• WRITTEN REQUEST:
How many lines in the data below contain the string "says"? Case matters. Reply with the number alone.

■ ■ ■

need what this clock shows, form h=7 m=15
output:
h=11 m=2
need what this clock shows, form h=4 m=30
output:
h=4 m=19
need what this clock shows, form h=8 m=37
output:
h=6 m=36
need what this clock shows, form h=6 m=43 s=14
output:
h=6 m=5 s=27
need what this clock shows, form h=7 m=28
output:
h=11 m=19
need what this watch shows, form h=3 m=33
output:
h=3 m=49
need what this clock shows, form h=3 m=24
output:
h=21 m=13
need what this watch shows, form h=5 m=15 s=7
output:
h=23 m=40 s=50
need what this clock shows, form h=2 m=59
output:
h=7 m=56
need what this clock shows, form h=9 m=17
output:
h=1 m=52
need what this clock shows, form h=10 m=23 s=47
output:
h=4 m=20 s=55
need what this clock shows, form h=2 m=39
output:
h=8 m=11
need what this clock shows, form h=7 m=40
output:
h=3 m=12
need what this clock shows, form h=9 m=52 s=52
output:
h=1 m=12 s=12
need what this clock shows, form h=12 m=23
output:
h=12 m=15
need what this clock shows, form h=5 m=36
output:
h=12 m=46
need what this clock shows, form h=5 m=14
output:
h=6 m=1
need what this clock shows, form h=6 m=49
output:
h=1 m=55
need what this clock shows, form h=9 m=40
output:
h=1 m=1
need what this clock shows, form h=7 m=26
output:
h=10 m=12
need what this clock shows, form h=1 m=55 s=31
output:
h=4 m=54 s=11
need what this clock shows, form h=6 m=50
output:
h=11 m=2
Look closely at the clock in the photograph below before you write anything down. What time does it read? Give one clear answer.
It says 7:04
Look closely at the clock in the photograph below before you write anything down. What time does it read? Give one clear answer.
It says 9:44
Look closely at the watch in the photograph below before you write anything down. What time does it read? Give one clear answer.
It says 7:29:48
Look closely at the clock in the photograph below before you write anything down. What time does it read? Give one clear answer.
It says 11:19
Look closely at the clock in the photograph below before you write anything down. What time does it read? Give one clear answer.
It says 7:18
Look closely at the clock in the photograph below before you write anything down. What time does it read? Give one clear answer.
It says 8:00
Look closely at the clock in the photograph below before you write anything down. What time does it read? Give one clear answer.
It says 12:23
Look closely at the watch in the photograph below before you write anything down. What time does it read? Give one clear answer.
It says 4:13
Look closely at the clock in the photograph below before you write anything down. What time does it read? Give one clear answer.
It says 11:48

■ ■ ■

• IN RESPONSE:
9